Tuesday, April 12, 2005

standing on the shoulders of giants

Intellectually speaking, iron sharpens iron. Vigorous debate among mental giants redounds to the benefit of us all. As a capitalist, I’m grateful to those who fought in the trenches to resist the scourge of collectivist ideology. As it happens, rather counter intuitively, the renowned Objectivist, Ayn Rand and subjective economic theorist, Ludwig von Mises may not have had completely different ideas.

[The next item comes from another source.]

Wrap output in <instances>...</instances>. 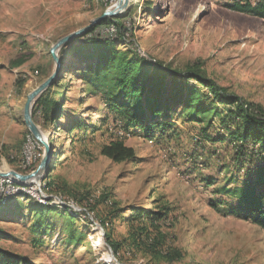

According to Rand, life itself is an objective value. "Life can be kept in existence only by a constant process of self-sustaining action. . . . An organism's life is its standard of value." (318) Richard C. B. Johnson reconciles the controversy over subjective vs. objective values by defining two distinct roles for ethics and economics. "[T]he science of economics should focus on trying to find objective economic principles, but in doing so should avoid the ethical dimension, leaving it to the science of philosophy. This seems only to be possible by treating the ultimate ends . . . of people as given—they might as well be totally subjective—and instead study the means by which people try to reach their ends. Making this distinction would keep the economic science objective as well, i.e., wertfrei, just as Mises claims. And values of ultimate ends still could be objective, as well as those of means, perfectly in accordance with Rand."